BEGIN Data records

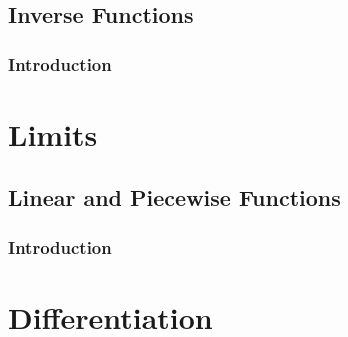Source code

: \documentclass[11pt,fleqn,openany]{book} %
\begin{document}

\chapter{Inverse Functions}
\section{Introduction}
\lipsum[1]






\part{Limits}





\chapter{Linear and Piecewise Functions}
\section{Introduction}
\lipsum[1] 








\part{Differentiation}





\end{document}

END Data records

For every line above, produce an exact transcription that omits the images.

Source code

: \documentclass[11pt,fleqn,openany]{book} %
\begin{document}

\chapter{Inverse Functions}
\section{Introduction}
\lipsum[1]






\part{Limits}





\chapter{Linear and Piecewise Functions}
\section{Introduction}
\lipsum[1] 








\part{Differentiation}





\end{document}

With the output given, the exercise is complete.